His hand found Finn’s hair and fisted. Finn’s tongue pressed flat along the underside of his cock, and the wet heat of it made Evan’s thighs shake.

Finn pulled to the tip, sucked once, then took him deep again, his throat opening, his nose brushing the base.

Evan’s hips jerked forward and Finn took it, pressing Evan’s thighs wider apart, his jaw working, spit slicking down to where his fist wrapped around what his lips couldn’t reach.

Then Finn hummed around him and swallowed, and Evan’s vision went white at the edges.

“Finn.” His voice came out raw. “Finn, stop. I’m going to—”

Finn pulled off, looked up at him with spit on his chin and his eyes blown, and smiled. “Bedroom.”

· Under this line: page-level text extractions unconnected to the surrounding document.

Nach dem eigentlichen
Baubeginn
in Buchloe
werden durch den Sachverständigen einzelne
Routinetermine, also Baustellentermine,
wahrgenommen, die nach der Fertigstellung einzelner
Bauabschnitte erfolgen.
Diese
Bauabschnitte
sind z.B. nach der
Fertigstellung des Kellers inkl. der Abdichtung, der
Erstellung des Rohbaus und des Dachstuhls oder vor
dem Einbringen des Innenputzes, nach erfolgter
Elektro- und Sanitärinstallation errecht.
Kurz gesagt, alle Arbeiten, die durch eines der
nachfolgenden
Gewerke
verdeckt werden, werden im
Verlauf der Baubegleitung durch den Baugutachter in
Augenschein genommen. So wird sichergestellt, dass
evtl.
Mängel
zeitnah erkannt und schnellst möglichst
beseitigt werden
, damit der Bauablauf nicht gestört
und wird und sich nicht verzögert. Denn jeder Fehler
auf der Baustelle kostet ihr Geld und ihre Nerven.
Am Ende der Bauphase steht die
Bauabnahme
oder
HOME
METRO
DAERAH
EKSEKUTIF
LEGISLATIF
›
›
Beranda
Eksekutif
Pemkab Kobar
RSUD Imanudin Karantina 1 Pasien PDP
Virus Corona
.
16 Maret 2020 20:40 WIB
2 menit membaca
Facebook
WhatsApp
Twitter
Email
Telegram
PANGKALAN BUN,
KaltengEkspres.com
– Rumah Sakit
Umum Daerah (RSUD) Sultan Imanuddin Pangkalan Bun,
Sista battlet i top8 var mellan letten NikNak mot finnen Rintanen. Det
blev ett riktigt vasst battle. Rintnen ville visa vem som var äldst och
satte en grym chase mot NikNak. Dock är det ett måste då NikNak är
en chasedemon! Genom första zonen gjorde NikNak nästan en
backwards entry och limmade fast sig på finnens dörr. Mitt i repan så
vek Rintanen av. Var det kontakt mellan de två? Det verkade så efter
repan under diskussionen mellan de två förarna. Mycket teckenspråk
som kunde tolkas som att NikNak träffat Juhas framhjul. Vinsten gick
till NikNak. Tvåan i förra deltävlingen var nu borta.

Evan pulled him to his feet and kissed him, tasting himself on Finn’s tongue, salt and musk and the obscenity of it.

Finn walked him down the hall without breaking the kiss, steering blind, one palm on Evan’s chest and the other fumbling for the doorframe.

They hit the bed and Finn dragged him down.

“Turn around,” Evan said.

Finn rolled onto his stomach and looked over his shoulder with a grin that punched the air out of Evan’s lungs. “You going to fuck me in my own bed?”

“Yes.”

“About time.”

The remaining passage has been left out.